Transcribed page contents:
=-=-=

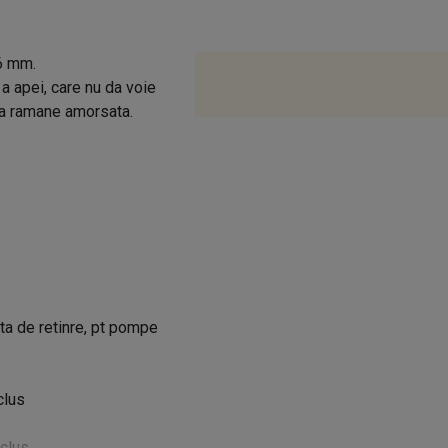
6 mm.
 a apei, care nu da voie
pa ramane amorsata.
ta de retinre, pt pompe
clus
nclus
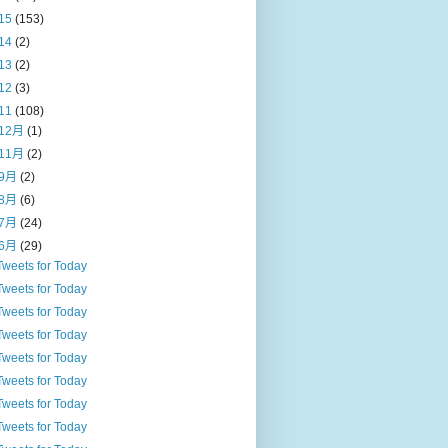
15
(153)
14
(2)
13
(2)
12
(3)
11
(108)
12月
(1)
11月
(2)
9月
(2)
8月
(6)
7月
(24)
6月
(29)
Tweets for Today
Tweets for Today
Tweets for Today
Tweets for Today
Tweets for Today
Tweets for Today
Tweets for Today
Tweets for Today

=-=-=

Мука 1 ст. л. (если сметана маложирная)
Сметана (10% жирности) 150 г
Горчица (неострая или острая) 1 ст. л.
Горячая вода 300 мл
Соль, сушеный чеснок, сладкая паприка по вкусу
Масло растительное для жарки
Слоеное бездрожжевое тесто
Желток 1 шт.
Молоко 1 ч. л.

=-=-=

* WHAT YOU WILL DO
With the line that has "Масло растительное для жарки" as the first and the line that has "Молоко 1 ч. л." as the last, repeat exactly that run of lines above and no more.

* RESPONSE AREA
Масло растительное для жарки
Слоеное бездрожжевое тесто
Желток 1 шт.
Молоко 1 ч. л.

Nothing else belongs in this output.